My error occurs when I call the reset() manager of the musculoskeletal model. When the model resets there is a small (<15%) chance that it will reset to a predefined position. This position is taken from training data and is uniformly randomly chosen between 0.2 and 0.3 seconds, hence why my errors kept giving: Unable to advance time past X. (Required condition 't1 > t0' was not met.) where X was between 0.2 and 0.3. The reset manager used this predefined position to set ALL the state variables for that time step, this included the muscle activations as well as the fiber lengths, which as it turns out I was missing one muscle activation for a muscle on the left leg.

I fixed this by setting all missing muscle activations to 0. Since then I have never encountered the problem again with an integrator accuracy of 1e-2 to 5-e5.

My original goal was to use this reset manager to speed up training by skipping ahead to between 0.2 and 0.3 seconds to get the training going.
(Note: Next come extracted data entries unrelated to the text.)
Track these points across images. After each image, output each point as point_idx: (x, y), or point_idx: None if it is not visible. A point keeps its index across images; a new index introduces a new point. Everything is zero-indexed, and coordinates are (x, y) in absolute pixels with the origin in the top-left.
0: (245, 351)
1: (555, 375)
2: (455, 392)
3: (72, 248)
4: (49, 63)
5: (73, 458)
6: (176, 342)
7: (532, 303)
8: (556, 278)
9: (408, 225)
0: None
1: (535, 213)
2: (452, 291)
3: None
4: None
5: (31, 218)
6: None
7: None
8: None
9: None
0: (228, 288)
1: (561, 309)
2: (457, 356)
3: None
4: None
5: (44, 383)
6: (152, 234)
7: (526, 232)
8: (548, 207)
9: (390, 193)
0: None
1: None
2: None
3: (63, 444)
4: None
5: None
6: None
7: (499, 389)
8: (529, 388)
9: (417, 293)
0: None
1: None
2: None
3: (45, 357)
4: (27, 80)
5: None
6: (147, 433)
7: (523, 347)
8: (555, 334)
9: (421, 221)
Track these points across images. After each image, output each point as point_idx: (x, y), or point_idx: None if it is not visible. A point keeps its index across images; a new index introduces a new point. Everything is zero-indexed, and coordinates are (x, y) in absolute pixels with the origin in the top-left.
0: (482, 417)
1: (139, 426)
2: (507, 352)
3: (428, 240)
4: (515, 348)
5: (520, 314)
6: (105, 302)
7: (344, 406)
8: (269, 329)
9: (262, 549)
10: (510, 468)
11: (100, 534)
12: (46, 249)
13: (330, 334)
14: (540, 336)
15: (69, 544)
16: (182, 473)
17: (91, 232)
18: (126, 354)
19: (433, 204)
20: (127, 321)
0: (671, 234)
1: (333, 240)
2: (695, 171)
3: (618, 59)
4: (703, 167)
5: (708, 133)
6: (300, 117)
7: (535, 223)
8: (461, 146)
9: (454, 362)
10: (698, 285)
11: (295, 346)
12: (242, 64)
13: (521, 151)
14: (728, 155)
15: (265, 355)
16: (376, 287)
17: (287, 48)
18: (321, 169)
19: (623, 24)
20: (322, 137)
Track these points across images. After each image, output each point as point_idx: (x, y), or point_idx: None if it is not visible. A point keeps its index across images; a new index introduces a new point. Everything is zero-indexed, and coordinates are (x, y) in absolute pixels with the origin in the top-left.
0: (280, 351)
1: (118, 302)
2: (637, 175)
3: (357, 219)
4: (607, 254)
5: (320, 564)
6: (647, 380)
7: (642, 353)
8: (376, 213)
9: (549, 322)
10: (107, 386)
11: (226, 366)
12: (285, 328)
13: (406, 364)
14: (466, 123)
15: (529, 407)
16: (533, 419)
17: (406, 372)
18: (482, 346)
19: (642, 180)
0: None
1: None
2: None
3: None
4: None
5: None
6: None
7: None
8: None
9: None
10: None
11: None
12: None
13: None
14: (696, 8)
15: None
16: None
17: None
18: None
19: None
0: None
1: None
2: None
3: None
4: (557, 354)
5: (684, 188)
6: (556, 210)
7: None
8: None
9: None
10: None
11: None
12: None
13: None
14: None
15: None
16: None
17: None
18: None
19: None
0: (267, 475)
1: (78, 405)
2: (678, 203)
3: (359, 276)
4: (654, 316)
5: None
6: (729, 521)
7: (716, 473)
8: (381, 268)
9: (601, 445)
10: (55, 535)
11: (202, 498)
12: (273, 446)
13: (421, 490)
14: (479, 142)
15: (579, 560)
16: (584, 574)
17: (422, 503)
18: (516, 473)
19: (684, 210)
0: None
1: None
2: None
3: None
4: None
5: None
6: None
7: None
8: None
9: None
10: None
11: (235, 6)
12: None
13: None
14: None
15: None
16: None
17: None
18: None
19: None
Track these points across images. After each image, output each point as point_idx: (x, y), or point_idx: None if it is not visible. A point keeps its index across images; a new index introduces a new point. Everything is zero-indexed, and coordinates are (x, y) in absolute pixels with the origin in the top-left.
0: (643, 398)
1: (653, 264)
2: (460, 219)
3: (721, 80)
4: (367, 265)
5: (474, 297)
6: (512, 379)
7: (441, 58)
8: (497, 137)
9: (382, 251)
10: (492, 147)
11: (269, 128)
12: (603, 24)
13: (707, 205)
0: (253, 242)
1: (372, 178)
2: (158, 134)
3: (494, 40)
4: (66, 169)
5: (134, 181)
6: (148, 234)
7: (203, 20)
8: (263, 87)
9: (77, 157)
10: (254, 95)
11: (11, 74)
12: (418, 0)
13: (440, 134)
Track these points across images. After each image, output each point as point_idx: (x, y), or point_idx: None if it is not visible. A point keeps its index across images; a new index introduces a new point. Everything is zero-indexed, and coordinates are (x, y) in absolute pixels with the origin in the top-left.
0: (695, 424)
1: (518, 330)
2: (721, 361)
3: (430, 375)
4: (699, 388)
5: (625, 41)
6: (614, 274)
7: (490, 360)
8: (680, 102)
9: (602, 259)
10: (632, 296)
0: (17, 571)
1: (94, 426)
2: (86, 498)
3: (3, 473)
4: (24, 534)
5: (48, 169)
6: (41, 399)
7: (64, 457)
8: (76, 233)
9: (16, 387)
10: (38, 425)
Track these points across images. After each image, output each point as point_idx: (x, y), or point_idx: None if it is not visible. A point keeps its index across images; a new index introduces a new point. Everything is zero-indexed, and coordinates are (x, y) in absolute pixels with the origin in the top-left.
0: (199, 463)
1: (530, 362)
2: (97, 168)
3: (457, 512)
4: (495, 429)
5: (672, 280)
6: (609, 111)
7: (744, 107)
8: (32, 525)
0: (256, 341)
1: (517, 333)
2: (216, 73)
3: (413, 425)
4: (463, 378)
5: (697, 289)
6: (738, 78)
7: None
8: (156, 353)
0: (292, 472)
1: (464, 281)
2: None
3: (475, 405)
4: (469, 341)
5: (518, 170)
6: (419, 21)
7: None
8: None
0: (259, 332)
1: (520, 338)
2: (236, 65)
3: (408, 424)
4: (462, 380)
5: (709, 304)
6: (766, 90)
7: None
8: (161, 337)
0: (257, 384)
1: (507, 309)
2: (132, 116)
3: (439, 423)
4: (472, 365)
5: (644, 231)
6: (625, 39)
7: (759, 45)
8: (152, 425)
However, I am no longer using this method to reset my model due to my training data set having incomplete muscle activation data.

Here is what I suggest you look into (It is how I debugged my issue 😄):

So in summary, my model was trying to reset to a value it could not find! I hope this helps!

shakibaRafiee commented 3 years ago

Hi. Thank you for the reply.

I think I found the source of my problem. In my controller, I have been using several discontinuous functions, and I believe when I used higher accuracy for the integrator, it got too close to those points of discontinuity. I think to solve this problem I will have to use a different continuous function.